Error handling in serial communication designs
Error handling in serial communication interfaces is primarily about detecting the corruption in data due to noise in the transmission lines when the data is…
Error handling in serial communication interfaces is primarily about detecting the corruption in data due to noise in the transmission lines when the data is transmitted from the source to destination. Error detection and handling improves the reliability of the data on unreliable transmission lines.
Some of the errors detected are correctable at the hardware level. Typically such corrections are done through encoding schemes at physical layer level. Error correction here refers to cases where the receiver itself is able to correct it without having to consult the peer.

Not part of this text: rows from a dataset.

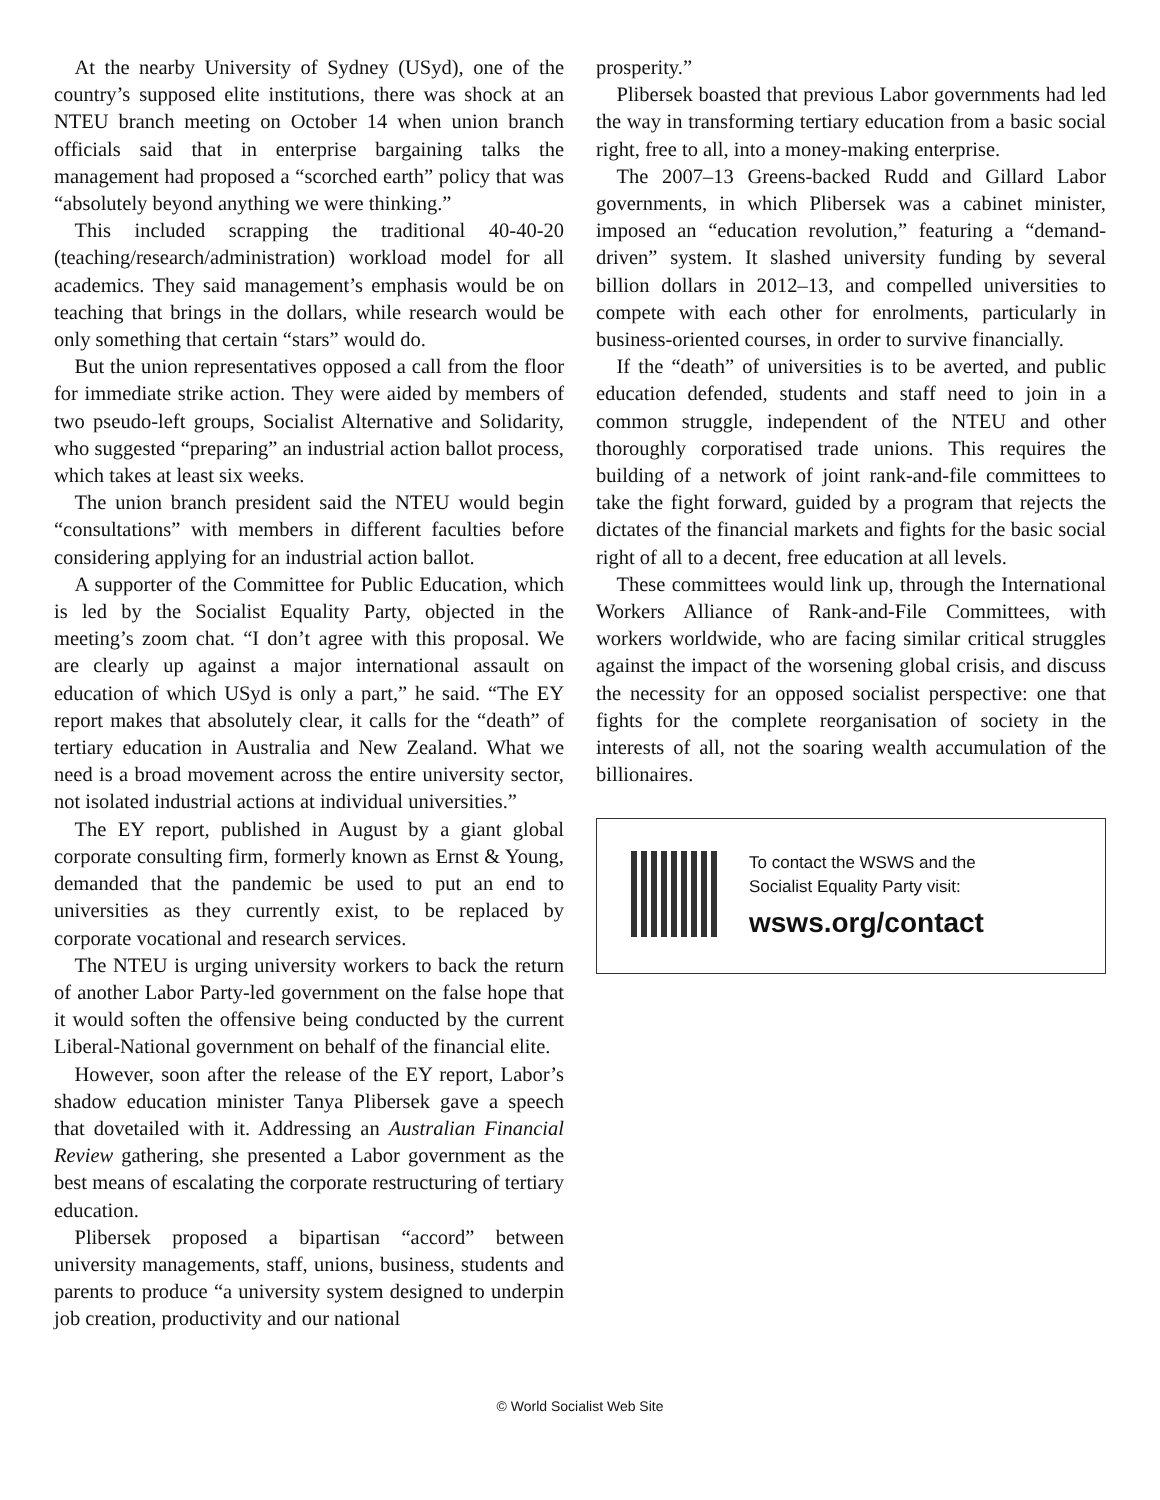At the nearby University of Sydney (USyd), one of the country’s supposed elite institutions, there was shock at an NTEU branch meeting on October 14 when union branch officials said that in enterprise bargaining talks the management had proposed a “scorched earth” policy that was “absolutely beyond anything we were thinking.”
This included scrapping the traditional 40-40-20 (teaching/research/administration) workload model for all academics. They said management’s emphasis would be on teaching that brings in the dollars, while research would be only something that certain “stars” would do.
But the union representatives opposed a call from the floor for immediate strike action. They were aided by members of two pseudo-left groups, Socialist Alternative and Solidarity, who suggested “preparing” an industrial action ballot process, which takes at least six weeks.
The union branch president said the NTEU would begin “consultations” with members in different faculties before considering applying for an industrial action ballot.
A supporter of the Committee for Public Education, which is led by the Socialist Equality Party, objected in the meeting’s zoom chat. “I don’t agree with this proposal. We are clearly up against a major international assault on education of which USyd is only a part,” he said. “The EY report makes that absolutely clear, it calls for the “death” of tertiary education in Australia and New Zealand. What we need is a broad movement across the entire university sector, not isolated industrial actions at individual universities.”
The EY report, published in August by a giant global corporate consulting firm, formerly known as Ernst & Young, demanded that the pandemic be used to put an end to universities as they currently exist, to be replaced by corporate vocational and research services.
The NTEU is urging university workers to back the return of another Labor Party-led government on the false hope that it would soften the offensive being conducted by the current Liberal-National government on behalf of the financial elite.
However, soon after the release of the EY report, Labor’s shadow education minister Tanya Plibersek gave a speech that dovetailed with it. Addressing an Australian Financial Review gathering, she presented a Labor government as the best means of escalating the corporate restructuring of tertiary education.
Plibersek proposed a bipartisan “accord” between university managements, staff, unions, business, students and parents to produce “a university system designed to underpin job creation, productivity and our national
prosperity.”
Plibersek boasted that previous Labor governments had led the way in transforming tertiary education from a basic social right, free to all, into a money-making enterprise.
The 2007–13 Greens-backed Rudd and Gillard Labor governments, in which Plibersek was a cabinet minister, imposed an “education revolution,” featuring a “demand-driven” system. It slashed university funding by several billion dollars in 2012–13, and compelled universities to compete with each other for enrolments, particularly in business-oriented courses, in order to survive financially.
If the “death” of universities is to be averted, and public education defended, students and staff need to join in a common struggle, independent of the NTEU and other thoroughly corporatised trade unions. This requires the building of a network of joint rank-and-file committees to take the fight forward, guided by a program that rejects the dictates of the financial markets and fights for the basic social right of all to a decent, free education at all levels.
These committees would link up, through the International Workers Alliance of Rank-and-File Committees, with workers worldwide, who are facing similar critical struggles against the impact of the worsening global crisis, and discuss the necessity for an opposed socialist perspective: one that fights for the complete reorganisation of society in the interests of all, not the soaring wealth accumulation of the billionaires.
To contact the WSWS and the
Socialist Equality Party visit:
wsws.org/contact
© World Socialist Web Site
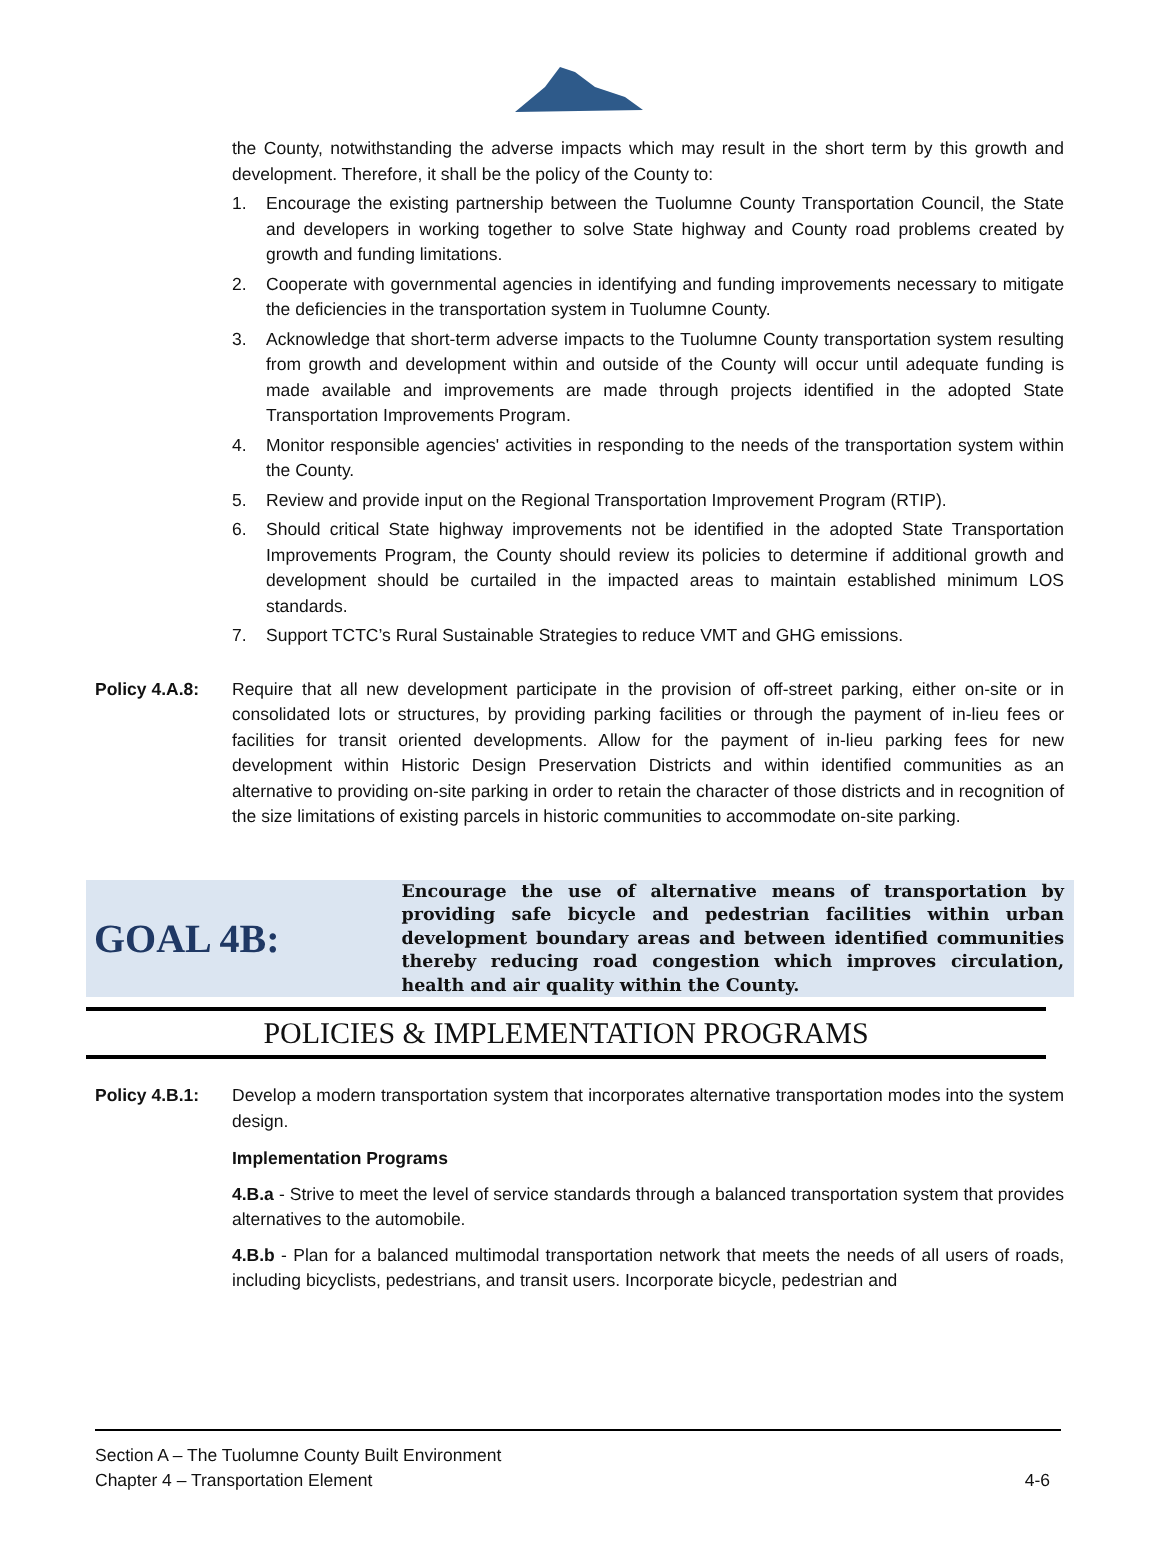the County, notwithstanding the adverse impacts which may result in the short term by this growth and development. Therefore, it shall be the policy of the County to:
1. Encourage the existing partnership between the Tuolumne County Transportation Council, the State and developers in working together to solve State highway and County road problems created by growth and funding limitations.
2. Cooperate with governmental agencies in identifying and funding improvements necessary to mitigate the deficiencies in the transportation system in Tuolumne County.
3. Acknowledge that short-term adverse impacts to the Tuolumne County transportation system resulting from growth and development within and outside of the County will occur until adequate funding is made available and improvements are made through projects identified in the adopted State Transportation Improvements Program.
4. Monitor responsible agencies' activities in responding to the needs of the transportation system within the County.
5. Review and provide input on the Regional Transportation Improvement Program (RTIP).
6. Should critical State highway improvements not be identified in the adopted State Transportation Improvements Program, the County should review its policies to determine if additional growth and development should be curtailed in the impacted areas to maintain established minimum LOS standards.
7. Support TCTC’s Rural Sustainable Strategies to reduce VMT and GHG emissions.
Policy 4.A.8: Require that all new development participate in the provision of off-street parking, either on-site or in consolidated lots or structures, by providing parking facilities or through the payment of in-lieu fees or facilities for transit oriented developments. Allow for the payment of in-lieu parking fees for new development within Historic Design Preservation Districts and within identified communities as an alternative to providing on-site parking in order to retain the character of those districts and in recognition of the size limitations of existing parcels in historic communities to accommodate on-site parking.
GOAL 4B:
Encourage the use of alternative means of transportation by providing safe bicycle and pedestrian facilities within urban development boundary areas and between identified communities thereby reducing road congestion which improves circulation, health and air quality within the County.
POLICIES & IMPLEMENTATION PROGRAMS
Policy 4.B.1: Develop a modern transportation system that incorporates alternative transportation modes into the system design.
Implementation Programs
4.B.a - Strive to meet the level of service standards through a balanced transportation system that provides alternatives to the automobile.
4.B.b - Plan for a balanced multimodal transportation network that meets the needs of all users of roads, including bicyclists, pedestrians, and transit users. Incorporate bicycle, pedestrian and
Section A – The Tuolumne County Built Environment
Chapter 4 – Transportation Element 4-6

Typically physical layer encoding based error correction can correct errors up to certain predefined number of bits.
This leads to some of the errors that are not correctable at receiver. They require recovery through the retransmission handled by the higher-level protocol layers above physical layer implemented in hardware.
Some of the errors are neither correctable or recoverable at hardware level. These types of errors are detected and reported to software. Software handles the necessary recovery. Reporting to software is handled through set of status registers and interrupts.
The last category of errors that lead to undefined state of the system requiring a physical hardware reset to recover out of it.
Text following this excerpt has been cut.